Still, the project isn’t exactly dead. It simply will have to evolve, a lot, if it’s to survive.
On May 12, Mayor Shirley Franklin announced the formation of a steering committee to guide the Beltline through the quagmire of transportation planning’s bureaucracy to completion.
But the person who grew the Beltline concept from a Georgia Tech student’s thesis into a bona fide transit proposal, former Atlanta City Council President Cathy Woolard, has left the council for a brutal, and unpredictable, race for U.S. Congress.
If not for Woolard, the Beltline would have been stuck on the pages of a college dissertation. But to move forward, the Beltline can no longer depend on Woolard — and it doesn’t have to, according to some.
“Cathy Woolard’s presence is not going to make a difference,” says the ARC’s top planner, Tom Weyandt, who’s recommending that the state begin buying right of way for the Beltline’s new path. “I think our recommendation is pretty clear that it’s a valuable line, that it performs well compared to other potential transit lines in this region.”
Meanwhile, engineers working on the Beltline’s feasibility study are coming up with alternative routes that could fundamentally change the shape of the line and, better yet, bypass the tracks that rail companies lord over.
“We’re still looking at the Beltline as it was originally conceived and will at least sit down with the rail lines,” says Grady Smith, senior transportation manager for URS Corp., the consulting firm hired by MARTA for $2.5 million to study and fine-tune the Beltline concept. “But we’re thinking there are better connections to activity centers and the MARTA system as a whole, and we’re thinking about getting around the inner core, similar to places like Portland. In fact, we’re thinking it could be leveraged into even more.”
The most striking change Smith and his team are looking into involves laying light rail tracks into Marietta Boulevard and Northside Drive, a route that would swing by the new aquarium, the proposed World of Coca-Cola mixed-use development, the Georgia Tech campus and the Georgia Dome. It would also pass the flurry of new development going up on the west and northwest side of downtown.

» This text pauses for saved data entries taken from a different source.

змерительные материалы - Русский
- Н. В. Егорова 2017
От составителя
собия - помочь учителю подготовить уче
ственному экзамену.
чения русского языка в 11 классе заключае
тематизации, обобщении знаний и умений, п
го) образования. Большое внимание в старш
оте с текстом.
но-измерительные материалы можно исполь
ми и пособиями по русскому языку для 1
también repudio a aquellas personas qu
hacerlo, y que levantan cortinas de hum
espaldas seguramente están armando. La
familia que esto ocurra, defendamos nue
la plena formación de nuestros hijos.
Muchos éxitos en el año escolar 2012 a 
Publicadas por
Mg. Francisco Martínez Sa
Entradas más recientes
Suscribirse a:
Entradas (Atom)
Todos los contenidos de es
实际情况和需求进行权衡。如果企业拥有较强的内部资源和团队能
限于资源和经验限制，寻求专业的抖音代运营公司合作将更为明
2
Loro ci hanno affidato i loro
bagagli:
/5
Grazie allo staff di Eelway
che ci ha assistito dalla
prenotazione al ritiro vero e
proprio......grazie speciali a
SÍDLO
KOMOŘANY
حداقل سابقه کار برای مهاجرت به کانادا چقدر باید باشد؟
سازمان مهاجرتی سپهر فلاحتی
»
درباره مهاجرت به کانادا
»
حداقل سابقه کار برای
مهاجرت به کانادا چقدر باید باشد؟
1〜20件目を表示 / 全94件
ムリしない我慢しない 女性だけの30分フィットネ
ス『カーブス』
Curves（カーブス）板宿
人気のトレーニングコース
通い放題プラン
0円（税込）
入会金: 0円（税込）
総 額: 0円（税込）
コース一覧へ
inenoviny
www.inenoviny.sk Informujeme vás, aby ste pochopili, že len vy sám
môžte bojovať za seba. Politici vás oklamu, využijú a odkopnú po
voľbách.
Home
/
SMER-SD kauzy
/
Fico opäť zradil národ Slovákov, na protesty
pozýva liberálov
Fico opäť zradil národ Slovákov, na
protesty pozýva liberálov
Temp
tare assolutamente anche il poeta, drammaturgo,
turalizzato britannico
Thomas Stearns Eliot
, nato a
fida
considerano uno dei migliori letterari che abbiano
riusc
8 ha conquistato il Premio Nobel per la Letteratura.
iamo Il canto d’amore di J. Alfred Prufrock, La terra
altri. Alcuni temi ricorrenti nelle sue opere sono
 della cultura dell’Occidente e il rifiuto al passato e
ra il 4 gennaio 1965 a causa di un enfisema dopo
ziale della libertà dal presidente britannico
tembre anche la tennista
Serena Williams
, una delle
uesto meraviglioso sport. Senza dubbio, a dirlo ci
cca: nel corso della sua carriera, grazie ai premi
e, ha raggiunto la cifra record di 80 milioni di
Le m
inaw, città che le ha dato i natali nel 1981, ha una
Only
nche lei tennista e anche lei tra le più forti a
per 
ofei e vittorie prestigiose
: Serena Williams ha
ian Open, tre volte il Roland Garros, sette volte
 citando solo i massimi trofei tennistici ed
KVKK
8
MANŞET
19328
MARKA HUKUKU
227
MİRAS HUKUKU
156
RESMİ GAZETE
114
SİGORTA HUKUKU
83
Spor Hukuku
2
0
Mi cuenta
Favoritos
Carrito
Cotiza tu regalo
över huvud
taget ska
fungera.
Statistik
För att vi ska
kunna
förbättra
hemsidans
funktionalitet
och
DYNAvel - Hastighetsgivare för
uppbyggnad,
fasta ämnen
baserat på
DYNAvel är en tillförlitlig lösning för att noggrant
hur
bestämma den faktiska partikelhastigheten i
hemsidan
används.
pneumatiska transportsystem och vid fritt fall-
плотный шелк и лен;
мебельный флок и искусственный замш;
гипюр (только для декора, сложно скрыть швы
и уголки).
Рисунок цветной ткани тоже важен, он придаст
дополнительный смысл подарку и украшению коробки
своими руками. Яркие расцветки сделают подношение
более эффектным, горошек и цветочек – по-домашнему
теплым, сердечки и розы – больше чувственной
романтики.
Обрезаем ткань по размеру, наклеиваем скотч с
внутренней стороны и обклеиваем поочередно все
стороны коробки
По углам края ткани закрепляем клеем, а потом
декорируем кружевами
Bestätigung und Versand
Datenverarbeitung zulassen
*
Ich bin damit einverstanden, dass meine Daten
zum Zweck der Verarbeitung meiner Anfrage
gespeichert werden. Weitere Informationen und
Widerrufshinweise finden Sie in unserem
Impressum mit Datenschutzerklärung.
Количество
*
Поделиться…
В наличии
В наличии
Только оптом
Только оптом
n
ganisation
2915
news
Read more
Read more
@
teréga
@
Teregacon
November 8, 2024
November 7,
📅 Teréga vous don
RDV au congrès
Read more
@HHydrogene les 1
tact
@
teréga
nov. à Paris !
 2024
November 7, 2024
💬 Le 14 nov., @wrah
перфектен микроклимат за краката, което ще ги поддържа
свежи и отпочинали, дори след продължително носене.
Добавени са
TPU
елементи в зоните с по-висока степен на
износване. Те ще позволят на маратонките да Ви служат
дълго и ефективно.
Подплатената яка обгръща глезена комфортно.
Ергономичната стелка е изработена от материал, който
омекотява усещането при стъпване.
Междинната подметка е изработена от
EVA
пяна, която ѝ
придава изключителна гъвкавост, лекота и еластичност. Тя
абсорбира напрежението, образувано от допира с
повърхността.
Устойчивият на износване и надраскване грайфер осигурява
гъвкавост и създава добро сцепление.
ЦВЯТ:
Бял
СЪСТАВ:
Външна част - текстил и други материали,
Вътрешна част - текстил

To skip around CSX’s freight yard across Boulevard near the Fulton Cotton Mill Lofts, the new and improved Beltline route may even travel down Moreland Avenue — from the Carter Center, through Little Five Points and past the Sembler development now under construction on the old Atlanta Gas Light property — before it turns west to intersect with the Inman Park/Reynoldstown MARTA station.
“As we move forward, we’re developing alternatives, and looking at ways to get around the constraints,” Smith says. “We’re not saying that just because there are many constraints we’re giving up.”